A «Rimini» d’inverno, la ballata di Richie Bravo
Berlinale In concorso il nuovo film di Ulrich Seidl, conferma la lucidità del progetto artistico del regista austriaco
Berlinale In concorso il nuovo film di Ulrich Seidl, conferma la lucidità del progetto artistico del regista austriaco
Rimini, d’inverno, può essere grigia di nebbia. E può capitare che ci nevichi pure. Nel 2018 cadeva la più abbondante nevicata degli ultimi anni e Ulrich Seidl, che solo qualche mese prima aveva rimandato a casa la troupe, non si lascia sfuggire l’occasione e di corsa riorganizza il set di Rimini. Le sorti di un film meditato da anni insieme a Veronika Franz si giocano nell’arco di un paio di settimane: Rimini d’inverno – sottosopra e pure così riconoscibile – è il mondo alla rovescia dove la disperata fuga dalla quotidianità dei suoi protagonisti trova un rilievo inusitato. Sulla spiaggia, invece delle consuete esuberanze ormonali di giovanili ardori, si vedono solo scure figure intabarrate che percorrono più rapidamente possibile il tratto che le separa da un rifugio caldo e un po’ più luminoso. Tra queste spicca la sagoma imponente di Richie Bravo (interpretato da Michael Thomas, che era già in Import/Export e in Hope, terzo episodio della trilogia Paradise), cantante da un po’ di tempo sul viale del tramonto, ma sempre capace di offrire calore ed eventualmente sesso a pagamento alle fans attempate che applaudono i suoi concertini. Sotto il suo ampio cappotto di pelliccia veste solo la canotta bianca d’ordinanza, in modo da potere rapidamente convertire l’animalità esibita all’esterno con una seminudità che suscita desideri tutt’altro che inconfessabili.
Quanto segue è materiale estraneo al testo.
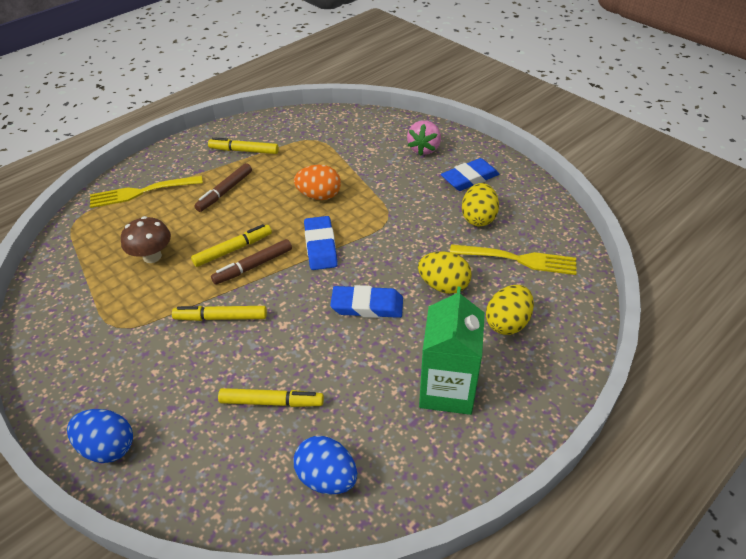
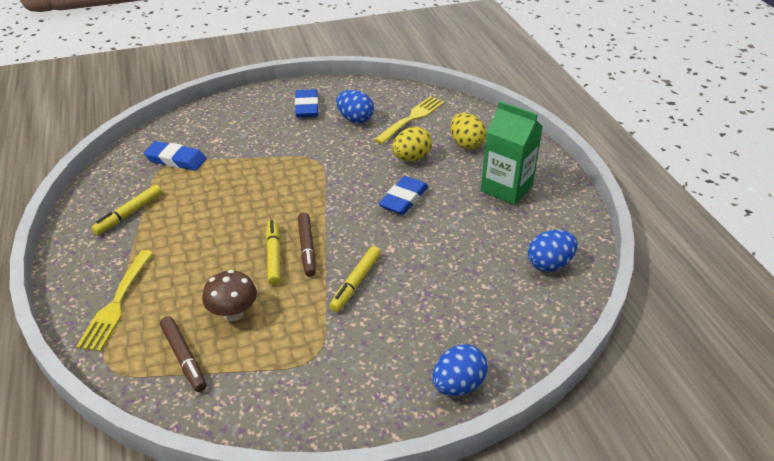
camera: 65 degrees left, 5 degrees down
brown marker [194,163,252,212] -> brown marker moved to [160,316,206,392]
yellow marker [218,388,324,407] -> none
orange egg [294,165,341,200] -> none
blue eraser [304,216,338,270] -> blue eraser moved to [144,141,206,171]
pink strawberry [407,120,441,156] -> none
yellow egg [462,183,499,226] -> blue egg [336,90,374,123]

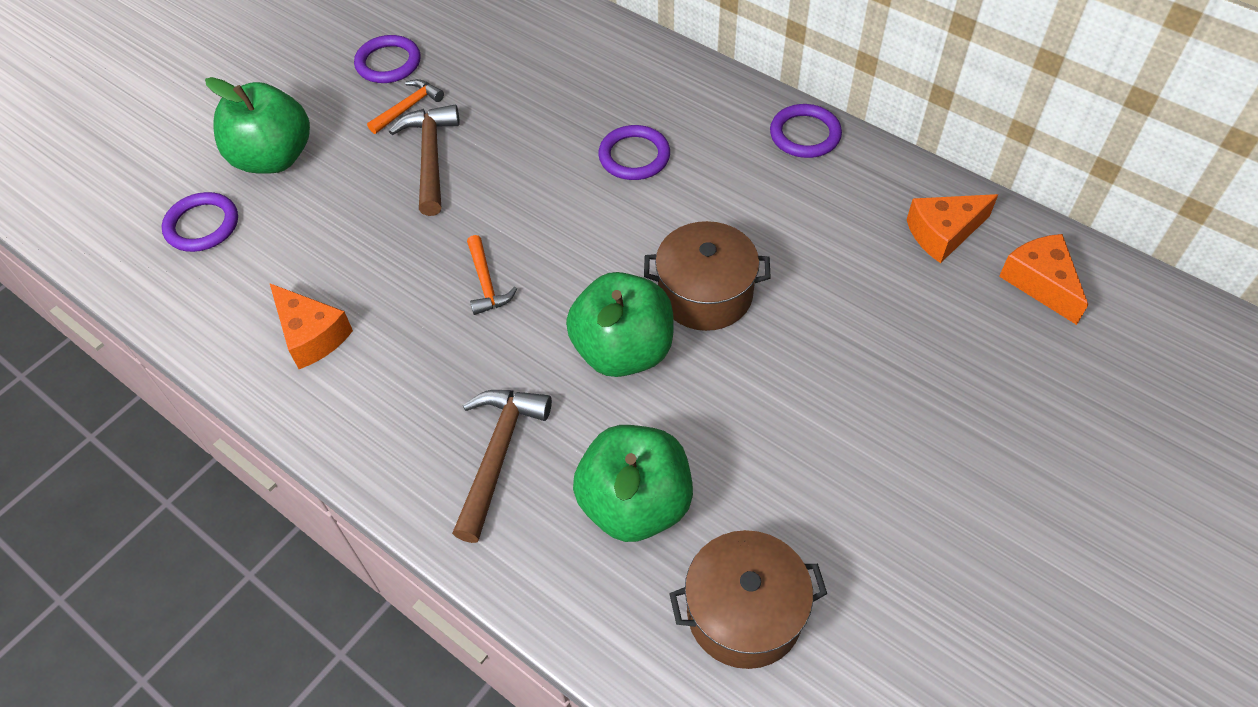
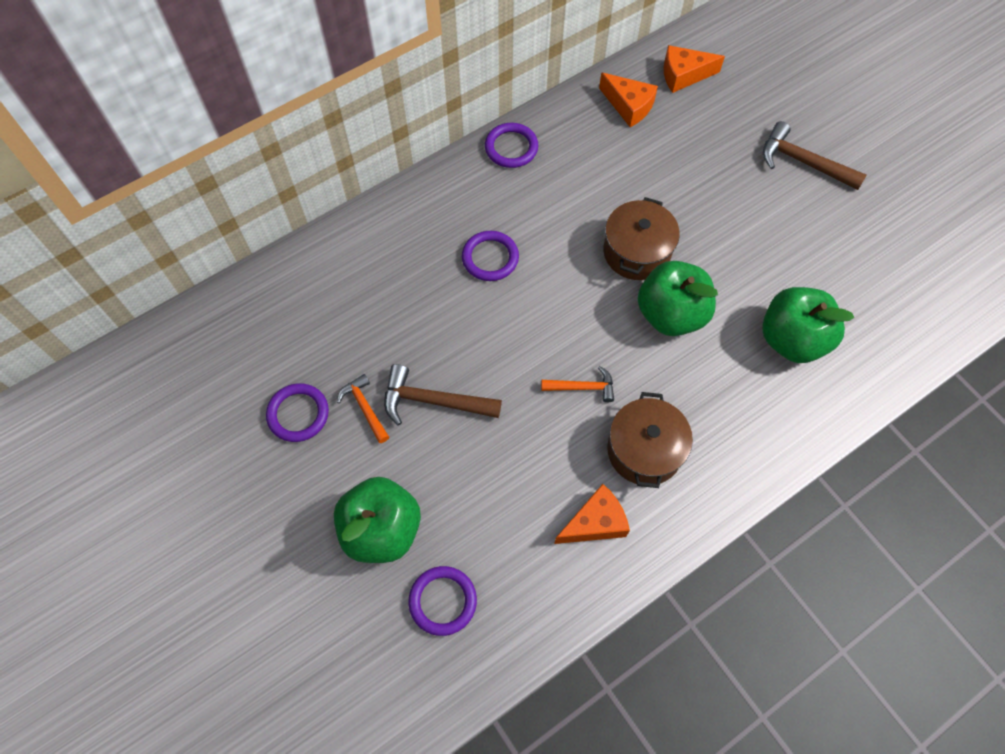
camera: 75 degrees left, 10 degrees up
brown hammer [452,390,552,543] -> brown hammer moved to [763,121,867,190]
brown pot [669,530,827,669] -> brown pot moved to [607,392,693,488]
orange cheese [907,194,998,263] -> orange cheese turned 45 degrees counterclockwise [599,73,658,127]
COME SEMPRE, Seidl si impegna a rendere sontuosamente visibile quanto è normalmente coperto da tabù sociali, pubbliche decenze e profonde paure: le pulsioni che le esibizioni di Richie Bravo scatenano nelle pensionate che svernano in riviera sono fondamentalmente le stesse che coinvolgono le ragazzine innamorate dei cantanti delle boy band, ugualmente sproporzionate e ridicole e ugualmente comprensibili e umanissime. A fare la differenza è la prossimità della morte, il tabù per eccellenza, che in Rimini si presenta già nell’incipit, quando Richie raggiunge la città natale per i funerali della madre, e continua a punteggiare il racconto con brevi segmenti dedicati al padre il quale, ricoverato in una casa di riposo, è sempre più preda della demenza e di un passato lugubre da cui sembra impossibile liberarsi. Anche se è difficile riconoscere in questa esibizione un intento liberatorio, non si può negare che il film sia molto divertente e per nulla morboso: attraverso la vitalità cialtronesca di Richie e il suo discutibile carisma – in questo aiutato dal suo repertorio Schlager, sdolcinato ma autenticamente popolare – Seidl mette a nudo una modalità del maschile ridicola ma perfettamente complementare al patetico femminile.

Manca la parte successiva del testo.